À l’approche d’un éventuel dialogue national, une question s’impose : existe-t-il encore une opposition capable de parler d’une seule voix ? Entre les positions de Martin Fayulu, celles de Joseph Kabila et les multiples sensibilités qui composent le paysage politique congolais, l’opposition apparaît plus fragmentée que jamais. Loin de former un front uni, elle évolue en ordre dispersé, offrant l’image d’une coalition de trajectoires parallèles plutôt que d’une véritable force politique capable de peser sur les grandes décisions nationales.

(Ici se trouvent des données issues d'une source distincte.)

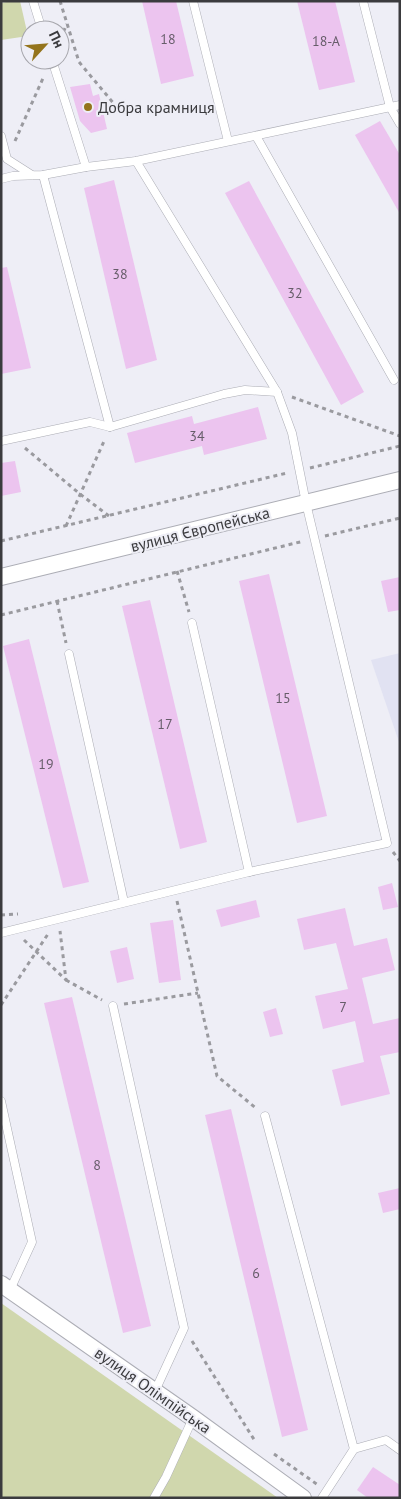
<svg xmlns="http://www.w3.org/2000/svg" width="401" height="1499" viewBox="0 0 401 1499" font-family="'PT Sans',sans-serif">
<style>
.built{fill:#e1e2f2}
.green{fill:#d0d7ad}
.building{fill:#ecc4ef}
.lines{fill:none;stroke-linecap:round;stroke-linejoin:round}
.service-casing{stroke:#acadb5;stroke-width:9}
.minor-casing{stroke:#acadb5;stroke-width:18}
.path{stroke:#9a9a9f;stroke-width:3;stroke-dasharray:4 4;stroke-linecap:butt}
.service{stroke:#fff;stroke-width:8}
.minor{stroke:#fff;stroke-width:16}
.poi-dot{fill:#94741c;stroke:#eeeef6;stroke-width:2}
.labels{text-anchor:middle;stroke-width:4;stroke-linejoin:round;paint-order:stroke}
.number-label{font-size:14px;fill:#675d6a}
.poi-label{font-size:16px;fill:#3b3b3e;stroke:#eeeef6;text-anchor:start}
.street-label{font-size:16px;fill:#3b3b3e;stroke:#eeeef6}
</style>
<rect width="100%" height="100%" fill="#eeeef6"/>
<polygon class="built" points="400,653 400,745 371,660"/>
<g class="green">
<polygon points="12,1 20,1 28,36 1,40 1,3"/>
<polygon points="1,1303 278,1498 1,1498"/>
</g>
<g class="building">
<polygon points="142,1 176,1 194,76 161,84"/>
<polygon points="297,1 335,1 355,82 319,90"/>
<polygon points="90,84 93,96 99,94 107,129 91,133 80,121 70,87"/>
<polygon points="380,121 400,155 400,214 355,135"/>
<polygon points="114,180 157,360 126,369 84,188"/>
<polygon points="249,181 364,392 341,405 225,193"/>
<polygon points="7,267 31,368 1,374 1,268"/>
<polygon points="258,407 267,439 204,455 202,446 135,463 127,433 192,416 194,424"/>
<polygon points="15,461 21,492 1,496 1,463"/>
<polygon points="269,574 327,816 297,823 239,581"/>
<polygon points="400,577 400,610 388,612 381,581"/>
<polygon points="150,600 207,842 180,849 122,606"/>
<polygon points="29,639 89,882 63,888 3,646"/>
<polygon points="392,883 398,907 383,910 378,887"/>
<polygon points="256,900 260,917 221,927 216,910"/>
<polygon points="345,908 354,946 387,938 395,970 362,978 373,1024 400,1018 400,1052 380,1056 390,1094 341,1106 332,1070 364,1062 355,1021 323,1029 315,996 348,989 336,943 304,950 297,919"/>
<polygon points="173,920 181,980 159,983 150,923"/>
<polygon points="127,947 134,979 117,983 110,951"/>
<polygon points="72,997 151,1326 123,1333 44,1003"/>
<polygon points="276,1008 283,1034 270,1037 263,1012"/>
<polygon points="231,1109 308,1430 282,1437 205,1115"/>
<polygon points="400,1188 400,1209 383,1213 378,1193"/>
<polygon points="373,1467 400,1485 400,1498 368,1498 357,1490"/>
</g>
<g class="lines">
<defs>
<g id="service">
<polyline points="33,1 42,30"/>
<polyline points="193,1 228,141"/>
<polyline points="363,1 390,107 400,124"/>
<polyline points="52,60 86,167"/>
<polyline points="1,136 7,159 32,175"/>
<polyline points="256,136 394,380"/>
<polyline points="43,175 110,427"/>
<polyline points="1,179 13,176 43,175 86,167 136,161 400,105"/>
<polyline points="1,441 90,422 110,427 224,394 245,390 277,392"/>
<polyline points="192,623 249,872"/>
<polyline points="69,654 124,902"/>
<polyline points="1,933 249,872 387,843 306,503 292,433 277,392 136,161"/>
<polyline points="113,1006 184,1328 155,1391"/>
<polyline points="1,1101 32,1242 10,1290"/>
<polyline points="265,1116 354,1449"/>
<polyline points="154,1498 166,1477 193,1418"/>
<polyline points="322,1498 354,1449 386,1440 400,1450"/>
</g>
<g id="minor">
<polyline points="1,577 400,480"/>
<polyline points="1,1284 193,1418 303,1498"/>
</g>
</defs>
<use href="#service" class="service-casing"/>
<use href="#minor" class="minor-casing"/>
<g class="path">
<polyline points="60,1 79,62 120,111"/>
<polyline points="60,39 67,24"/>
<polyline points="15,141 44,76"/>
<polyline points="292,397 400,436"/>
<polyline points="25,448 80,494 109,516"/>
<polyline points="310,468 400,446"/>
<polyline points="66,526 105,439"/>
<polyline points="325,536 400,518"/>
<polyline points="1,541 287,473"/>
<polyline points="177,571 189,612"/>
<polyline points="57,601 66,643"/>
<polyline points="1,615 304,541"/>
<polyline points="393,852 400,861"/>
<polyline points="177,901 217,1076 257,1109"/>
<polyline points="1,915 18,914"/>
<polyline points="24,940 66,980 60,931"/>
<polyline points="66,980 102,1000"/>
<polyline points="124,1004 198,993"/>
<polyline points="1,1005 48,934"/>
<polyline points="192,1341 255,1441"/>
<polyline points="274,1454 318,1485"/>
</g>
<use href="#service" class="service"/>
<use href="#minor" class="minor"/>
</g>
<circle class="poi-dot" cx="88" cy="107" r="5"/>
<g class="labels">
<g class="number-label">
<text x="168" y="44">18</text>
<text x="326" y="46">18-А</text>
<text x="120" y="279">38</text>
<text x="295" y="298">32</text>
<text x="197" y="441">34</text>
<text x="283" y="703">15</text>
<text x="165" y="729">17</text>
<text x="46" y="769">19</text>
<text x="343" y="1012">7</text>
<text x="97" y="1170">8</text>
<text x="256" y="1278">6</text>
</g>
<g class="poi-label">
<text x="98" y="113">Добра крамниця</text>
</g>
<g class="street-label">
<text transform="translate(200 529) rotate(-14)" y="6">вулиця Європейська</text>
<text transform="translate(153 1390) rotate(35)" y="6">вулиця Олімпійська</text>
</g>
</g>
<rect width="401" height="1499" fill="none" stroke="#3b3b3e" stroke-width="5"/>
<g transform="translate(45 45) rotate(64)"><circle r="24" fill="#eeeef6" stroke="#a6a6ac"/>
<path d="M0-4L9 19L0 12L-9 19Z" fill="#94741c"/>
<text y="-8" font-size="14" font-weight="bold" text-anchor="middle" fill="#3b3b3e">Пн</text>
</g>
</svg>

Dans le même temps, le pouvoir semble consolider son emprise sur le débat public. Sans l’affirmer ouvertement, un climat s’installe où toute voix dissidente peut rapidement être assimilée à une posture antipatriotique ou soupçonnée de complaisance envers Kigali. Cette perception, qu’elle soit réelle ou ressentie, contribue à durcir les positions et à réduire les marges d’un débat serein sur les enjeux nationaux.
Au milieu de cette polarisation, les évêques catholiques tentent de maintenir ouverte la voie du dialogue.
Leur démarche repose sur la conviction qu’un consensus reste possible si toutes les sensibilités politiques et sociales sont associées au processus. Mais sur le terrain, les divergences persistent. Avant même que les discussions ne commencent, les controverses portent déjà sur la composition des participants, les règles du jeu et les thèmes à aborder, reléguant au second plan les véritables défis auxquels le pays est confronté.
Pendant que l’opposition peine à harmoniser ses positions, la majorité présidentielle semble avancer avec davantage de cohérence stratégique. Cette asymétrie renforce l’impression que le pouvoir maîtrise le rythme et les contours du débat, alors que ses adversaires restent absorbés par leurs propres rivalités.
À mesure que les échéances politiques se rapprochent, les fractures au sein de l’opposition se creusent davantage.
Les soupçons mutuels, les ambitions concurrentes et les calculs politiques prennent le pas sur la recherche d’une vision commune. Le risque est alors que le dialogue national, présenté comme une opportunité de refonder le consensus républicain, se transforme en un simple affrontement de positionnements politiques, au détriment des attentes profondes de la population et de l’intérêt supérieur de la nation.